To do this, send a file using your congestion control (CC) algorithm in a drop-free network, and a network with 2% packet loss. In addition, you should also try running multiple simultaneous file transmissions (eg. 1x congestion control, 1x no CC; 2x CC) to see how your algorithm performs in response to competition.

In Wireshark, take a look at the TCP stream graphs (example tutorial) for one or more of your captures and try to analyze if your your CC implementation is working as expected. Note that, since our network has nearly zero latency and runs entirely on the CPU, the way our network sends and buffers packets creates very different performance conditions from the normal Internet, so it’s fine if your stream graphs do not have the expected shape.

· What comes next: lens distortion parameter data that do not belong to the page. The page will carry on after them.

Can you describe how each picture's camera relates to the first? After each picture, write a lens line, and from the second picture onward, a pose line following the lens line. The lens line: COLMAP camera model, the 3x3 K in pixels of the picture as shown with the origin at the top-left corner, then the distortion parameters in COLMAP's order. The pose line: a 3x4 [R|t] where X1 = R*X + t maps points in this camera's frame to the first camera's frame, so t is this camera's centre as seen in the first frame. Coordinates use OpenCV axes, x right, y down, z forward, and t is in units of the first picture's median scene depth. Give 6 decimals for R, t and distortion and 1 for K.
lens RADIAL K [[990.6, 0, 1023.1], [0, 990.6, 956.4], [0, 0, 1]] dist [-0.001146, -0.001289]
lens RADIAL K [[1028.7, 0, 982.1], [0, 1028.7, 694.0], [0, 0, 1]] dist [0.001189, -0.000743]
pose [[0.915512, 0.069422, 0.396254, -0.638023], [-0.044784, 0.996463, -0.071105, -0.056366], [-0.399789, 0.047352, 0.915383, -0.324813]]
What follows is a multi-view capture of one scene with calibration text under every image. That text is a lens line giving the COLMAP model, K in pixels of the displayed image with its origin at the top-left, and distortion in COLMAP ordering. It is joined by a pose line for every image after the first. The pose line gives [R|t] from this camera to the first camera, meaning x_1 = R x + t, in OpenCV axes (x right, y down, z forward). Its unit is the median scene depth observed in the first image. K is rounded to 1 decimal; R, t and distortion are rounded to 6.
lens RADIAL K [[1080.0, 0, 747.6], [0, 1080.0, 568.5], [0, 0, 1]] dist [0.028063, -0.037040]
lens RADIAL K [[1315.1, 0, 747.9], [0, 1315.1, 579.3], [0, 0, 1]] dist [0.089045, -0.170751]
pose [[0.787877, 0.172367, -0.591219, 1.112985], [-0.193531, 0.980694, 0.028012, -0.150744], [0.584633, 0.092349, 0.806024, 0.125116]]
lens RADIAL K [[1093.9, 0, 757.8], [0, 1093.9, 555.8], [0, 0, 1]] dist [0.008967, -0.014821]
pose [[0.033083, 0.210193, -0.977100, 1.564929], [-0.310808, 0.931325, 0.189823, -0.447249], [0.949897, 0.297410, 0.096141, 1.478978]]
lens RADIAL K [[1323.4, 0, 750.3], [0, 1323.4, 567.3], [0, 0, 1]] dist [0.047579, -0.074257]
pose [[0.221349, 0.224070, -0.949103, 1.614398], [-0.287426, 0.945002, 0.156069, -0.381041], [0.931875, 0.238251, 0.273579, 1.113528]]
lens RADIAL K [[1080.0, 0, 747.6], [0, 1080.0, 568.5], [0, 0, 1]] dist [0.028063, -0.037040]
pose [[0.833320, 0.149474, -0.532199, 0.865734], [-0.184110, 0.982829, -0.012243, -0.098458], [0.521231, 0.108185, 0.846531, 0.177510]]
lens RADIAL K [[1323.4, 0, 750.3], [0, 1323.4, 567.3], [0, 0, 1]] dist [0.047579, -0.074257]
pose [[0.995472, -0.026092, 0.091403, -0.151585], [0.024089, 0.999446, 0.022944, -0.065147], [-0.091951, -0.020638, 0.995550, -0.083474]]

All we ask is that you examine your CC implementation’s behavior and identify that it is working as you expect.

Handing In and Interactive Grading

Before each milestone and the final deadline, you should submit your work by pushing to your git repository. Before the final deadline, we will also release instructions on how to submit your work to Gradescope.

After the Thanksgiving break, your mentor TA will arrange to meet with you for an interactive grading session to demonstrate the functionality of your program and grade the majority of it.

Similar to IP, you may continue to make minor tweaks/bugfixes and updates to your documentation (Readme, SRC, code cleanup) before grading meeting without incurring late days, but you should not be implementing major features or “fixing” code you have not previously tested. We may ask you about you original version when grading, any changes you have made since that time.

Final Thoughts

Once again, we highly recommend getting started on this assignment soon—don’t wait to start until a few days before the deadlines! If you have questions, or need help with your implementation, always feel free ask for help or clarification or debugging. This is a hard assignment, but we are here to help you and provide resources, and we will be most effective at doing so if you ask early!

Although we expect compatibility between your TCP implementation and our own, do not get bogged down in the RFC from the start. It is much more important that you understand how TCP works on an algorithmic/abstract level and design the interface to your buffers from your TCP stack and from the virtual socket layer. For any corner cases or small details, the RFC will be your best friend, and our reference implementation should provide a useful example. Always feel free to ask if you have any questions about what you are required to do, or how to handle corner cases. We are here to help! You got this!